- [Your goal]: All the lines below should appear again unchanged, though their pictures should not.

- [Extracted records]:
· · ·

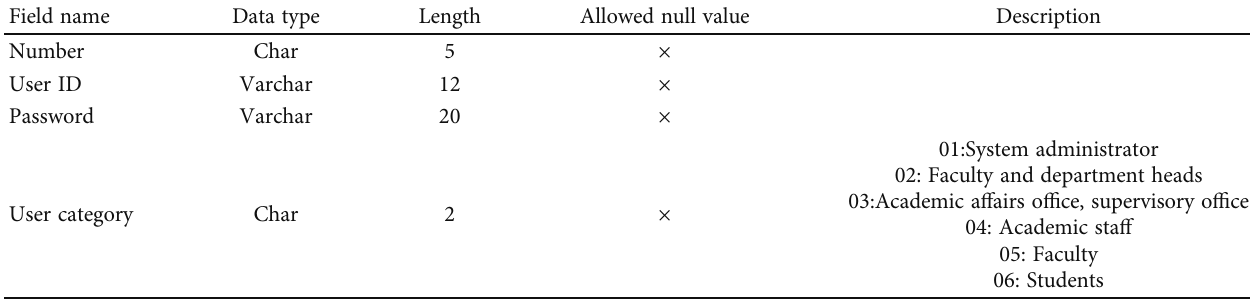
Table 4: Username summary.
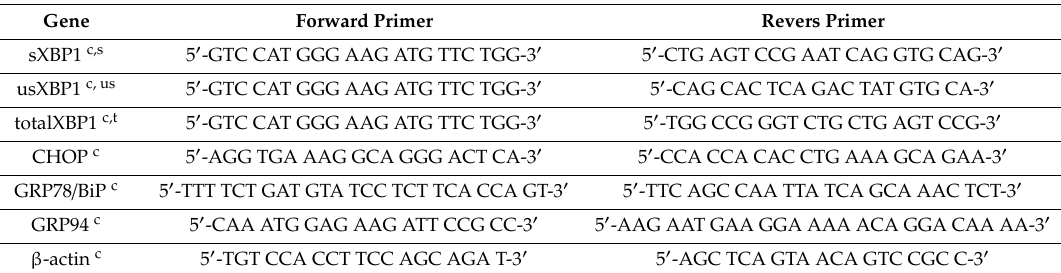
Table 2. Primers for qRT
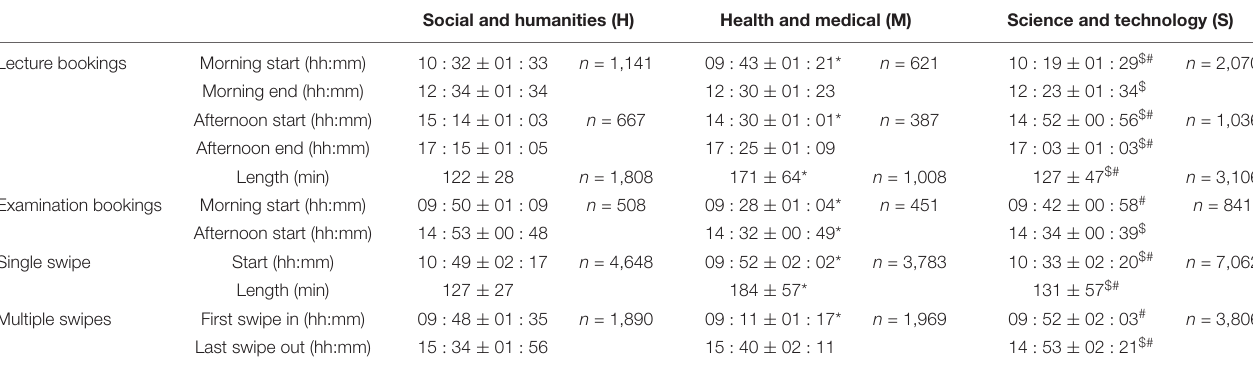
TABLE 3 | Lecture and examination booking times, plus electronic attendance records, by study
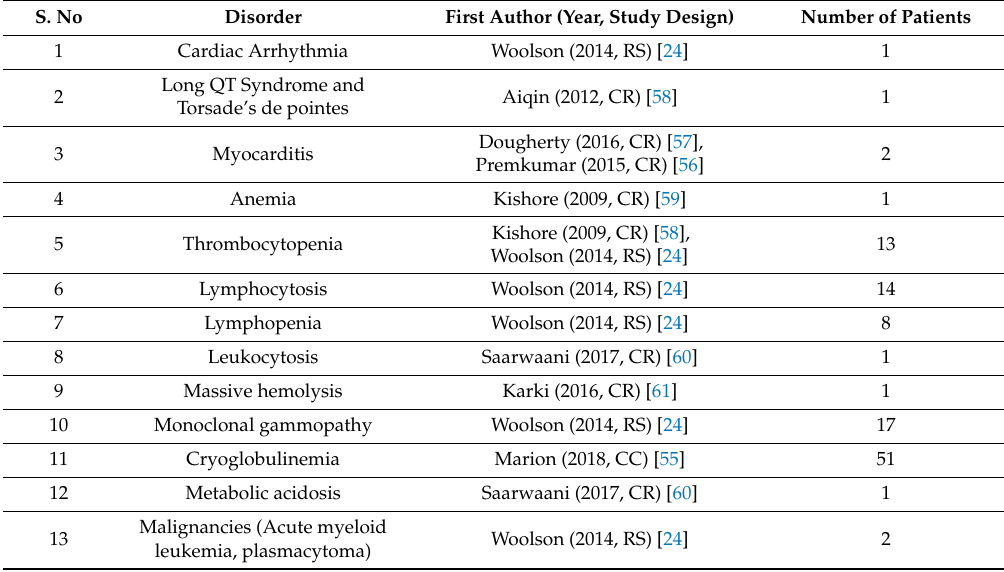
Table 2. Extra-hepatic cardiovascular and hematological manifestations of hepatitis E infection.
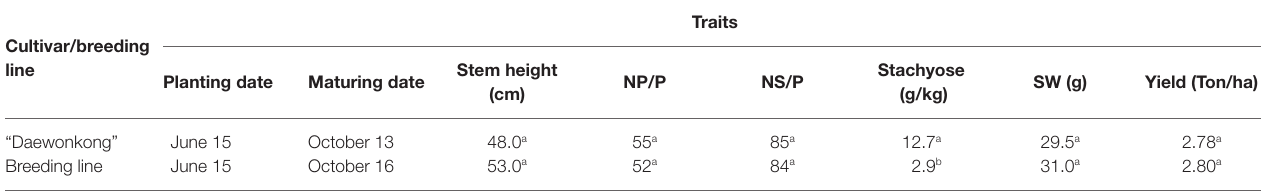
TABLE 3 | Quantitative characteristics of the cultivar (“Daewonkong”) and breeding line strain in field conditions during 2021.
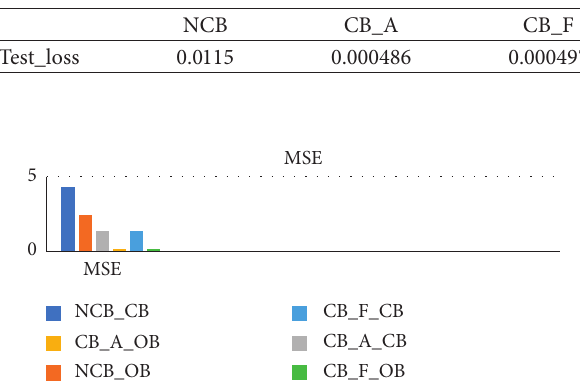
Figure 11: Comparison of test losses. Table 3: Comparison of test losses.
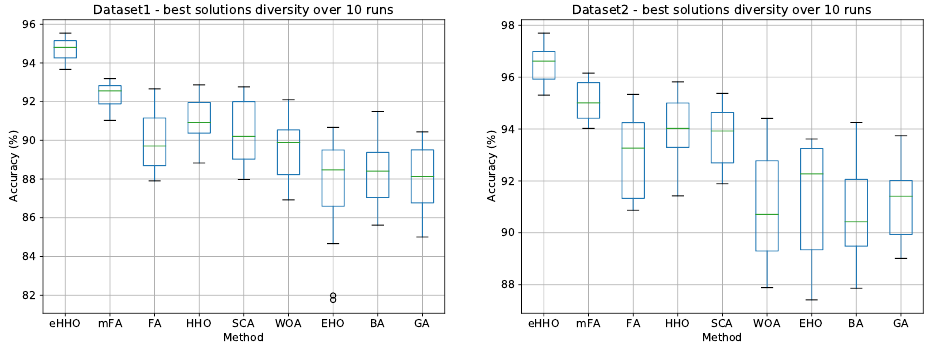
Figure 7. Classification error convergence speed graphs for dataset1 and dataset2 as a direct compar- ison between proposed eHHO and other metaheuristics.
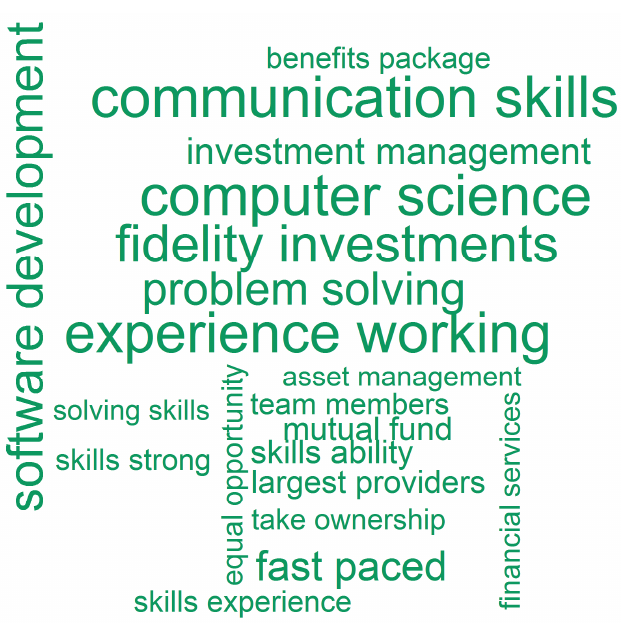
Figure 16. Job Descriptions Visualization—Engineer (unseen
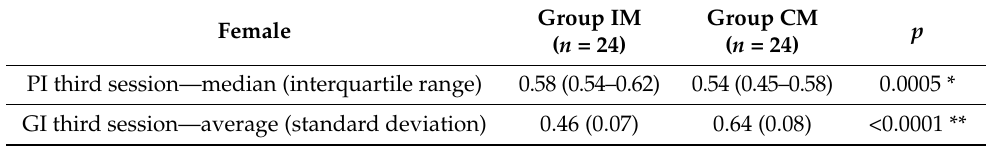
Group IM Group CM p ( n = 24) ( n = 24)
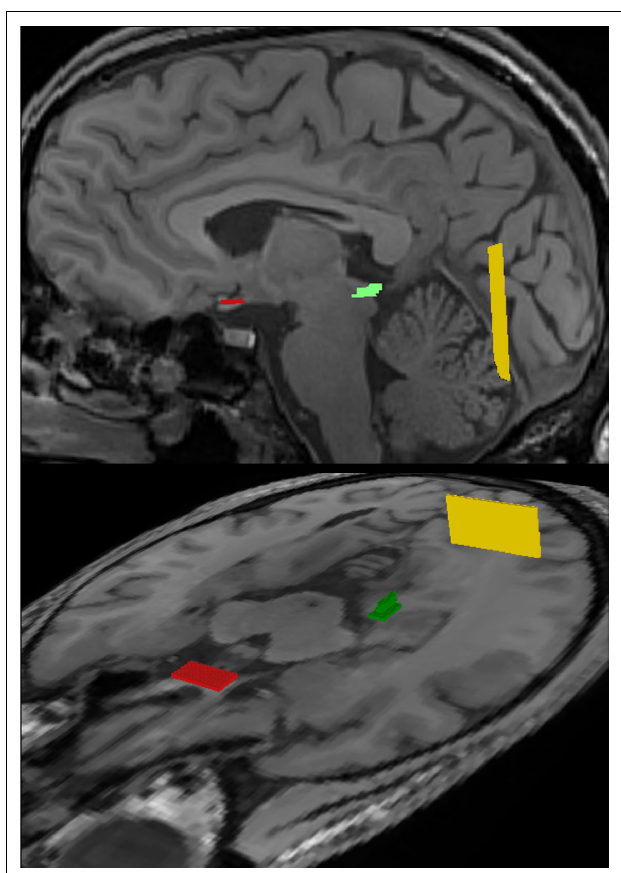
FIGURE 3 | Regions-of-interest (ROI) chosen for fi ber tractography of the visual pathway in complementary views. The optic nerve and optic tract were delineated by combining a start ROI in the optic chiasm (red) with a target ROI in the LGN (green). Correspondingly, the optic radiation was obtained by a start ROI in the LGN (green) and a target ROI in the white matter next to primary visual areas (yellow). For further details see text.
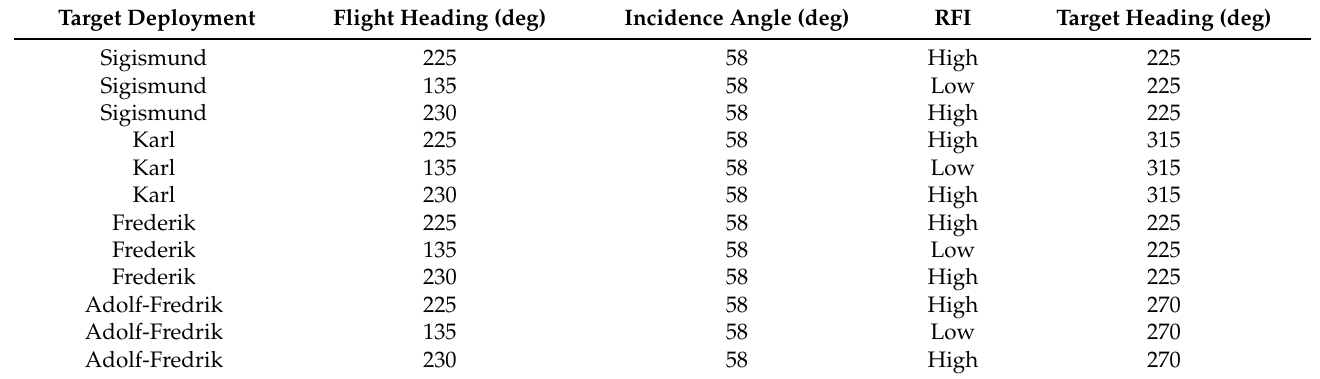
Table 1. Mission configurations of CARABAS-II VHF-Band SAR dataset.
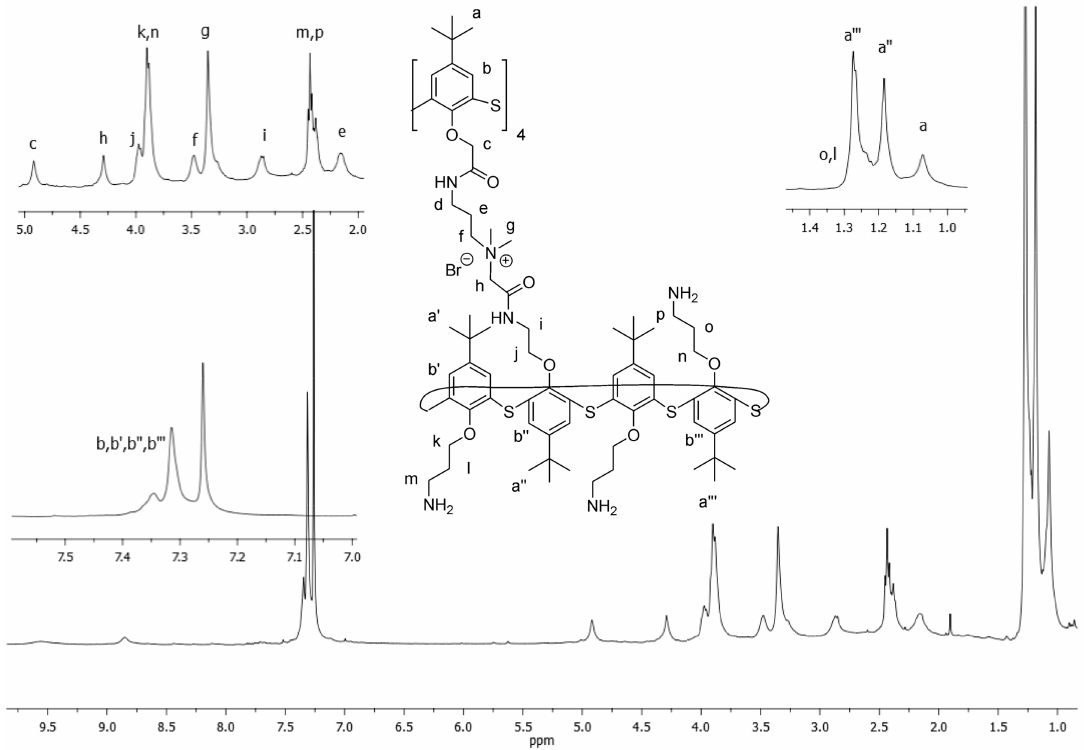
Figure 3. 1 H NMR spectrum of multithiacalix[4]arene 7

· · ·

- [Exercise answer]:
Table 4: Username summary.
Table 2. Primers for qRT
TABLE 3 | Lecture and examination booking times, plus electronic attendance records, by study
Table 2. Extra-hepatic cardiovascular and hematological manifestations of hepatitis E infection.
TABLE 3 | Quantitative characteristics of the cultivar (“Daewonkong”) and breeding line strain in field conditions during 2021.
Figure 11: Comparison of test losses. Table 3: Comparison of test losses.
Figure 7. Classification error convergence speed graphs for dataset1 and dataset2 as a direct compar- ison between proposed eHHO and other metaheuristics.
Figure 16. Job Descriptions Visualization—Engineer (unseen
Group IM Group CM p ( n = 24) ( n = 24)
FIGURE 3 | Regions-of-interest (ROI) chosen for fi ber tractography of the visual pathway in complementary views. The optic nerve and optic tract were delineated by combining a start ROI in the optic chiasm (red) with a target ROI in the LGN (green). Correspondingly, the optic radiation was obtained by a start ROI in the LGN (green) and a target ROI in the white matter next to primary visual areas (yellow). For further details see text.
Table 1. Mission configurations of CARABAS-II VHF-Band SAR dataset.
Figure 3. 1 H NMR spectrum of multithiacalix[4]arene 7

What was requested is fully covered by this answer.